Data inconsistency caused by `updateEventHandler` in `RedisEventHandlerDAO.java`
wy-hua opened this issue · 0 comments
Describe the bug
One of my critical business flow in Conductor <SQS_QUEUE_NAME> events --> event handlers --> workflow executions
is in paralysis because of NullPointerException
ocurring in the Conductor server. This kind of exception is thrown when handling an SQS message on the queue:<SQS_QUEUE_NAME>
queue. After some invetigation and experiments, I believe this issue is related to the absence of an event handler in the Redis, even though its primary key appears in the index of event handlers by event.

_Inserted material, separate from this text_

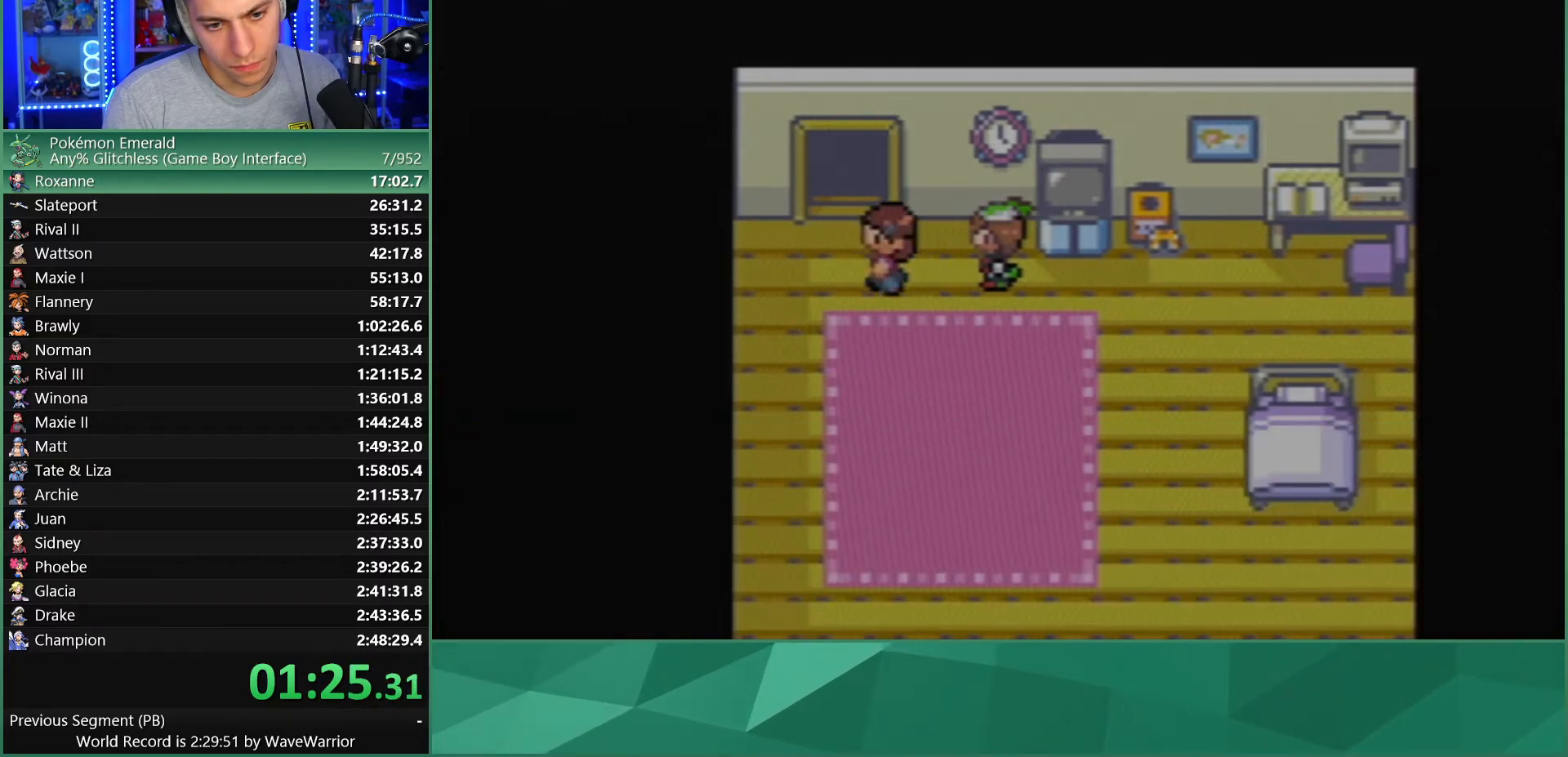
{"buttons": ["DPAD_LEFT"], "events": []}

This data inconsistency leads to NullPointerException
mentioned above.
Full logs in Conductor server can be found here
3442759355 [RxComputationScheduler-2] ERROR com.netflix.conductor.core.events.DefaultEventProcessor [] - Error handling message: 4f0491de-eb2a-43b0-b27b-ef1225acc5ba on queue:<SQS_QUEUE_NAME>
java.lang.NullPointerException: null
at com.netflix.conductor.redis.dao.RedisEventHandlerDAO.getEventHandlersForEvent(RedisEventHandlerDAO.java:124) ~[conductor-redis-persistence-3.14.0.jar!/:?]
at com.netflix.conductor.service.MetadataServiceImpl.getEventHandlersForEvent(MetadataServiceImpl.java:218) ~[conductor-core-3.14.0.jar!/:?]

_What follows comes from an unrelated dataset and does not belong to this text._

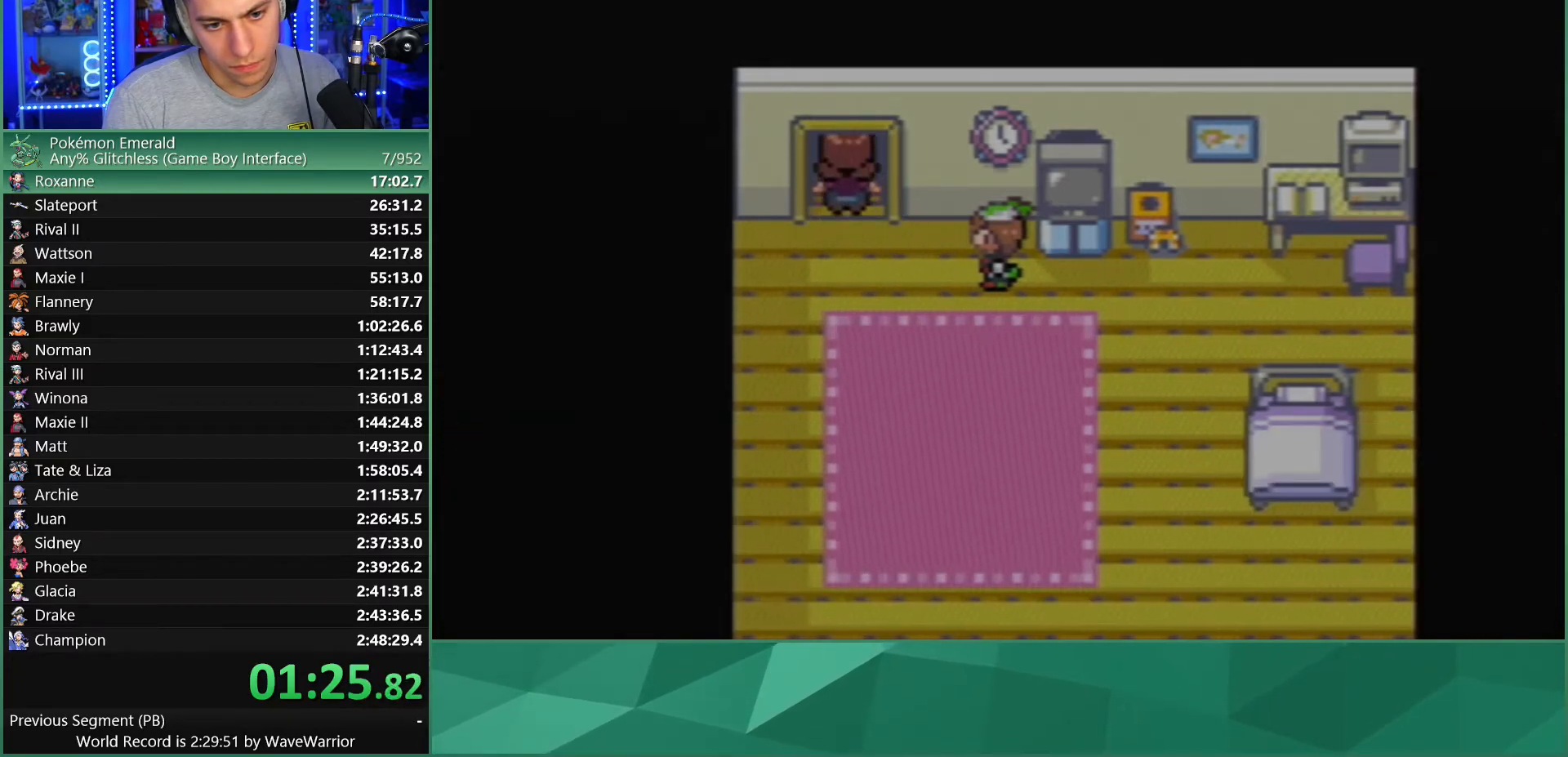
{"buttons": ["DPAD_LEFT"], "events": []}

at com.netflix.conductor.service.MetadataServiceImpl$$FastClassBySpringCGLIB$$726d989d.invoke(<generated>) ~
RedisEventHandlerDAO.java:124
@Override
public List<EventHandler> getEventHandlersForEvent(String event, boolean activeOnly) {
String key = nsKey(EVENT_HANDLERS_BY_EVENT, event);
Set<String> names = jedisProxy.smembers(key);
List<EventHandler> handlers = new LinkedList<>();
for (String name : names) {
try {
EventHandler eventHandler = getEventHandler(name);
recordRedisDaoEventRequests("getEventHandler", event);
// —————————Line 124————————
if (eventHandler.getEvent().equals(event)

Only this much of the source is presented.